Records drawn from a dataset
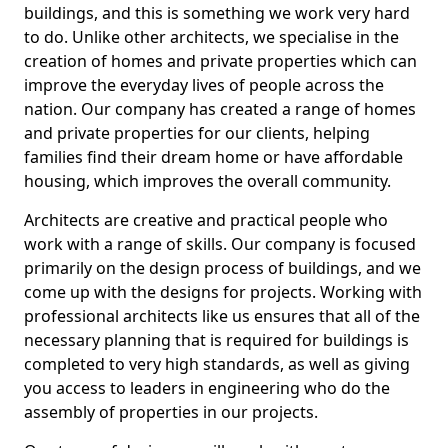
buildings, and this is something we work very hard
to do. Unlike other architects, we specialise in the
creation of homes and private properties which can
improve the everyday lives of people across the
nation. Our company has created a range of homes
and private properties for our clients, helping
families find their dream home or have affordable
housing, which improves the overall community.
Architects are creative and practical people who
work with a range of skills. Our company is focused
primarily on the design process of buildings, and we
come up with the designs for projects. Working with
professional architects like us ensures that all of the
necessary planning that is required for buildings is
completed to very high standards, as well as giving
you access to leaders in engineering who do the
assembly of properties in our projects.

- [About this task] Write out the data exactly, but not its pictures.

- [Result]
buildings, and this is something we work very hard
to do. Unlike other architects, we specialise in the
creation of homes and private properties which can
improve the everyday lives of people across the
nation. Our company has created a range of homes
and private properties for our clients, helping
families find their dream home or have affordable
housing, which improves the overall community.
Architects are creative and practical people who
work with a range of skills. Our company is focused
primarily on the design process of buildings, and we
come up with the designs for projects. Working with
professional architects like us ensures that all of the
necessary planning that is required for buildings is
completed to very high standards, as well as giving
you access to leaders in engineering who do the
assembly of properties in our projects.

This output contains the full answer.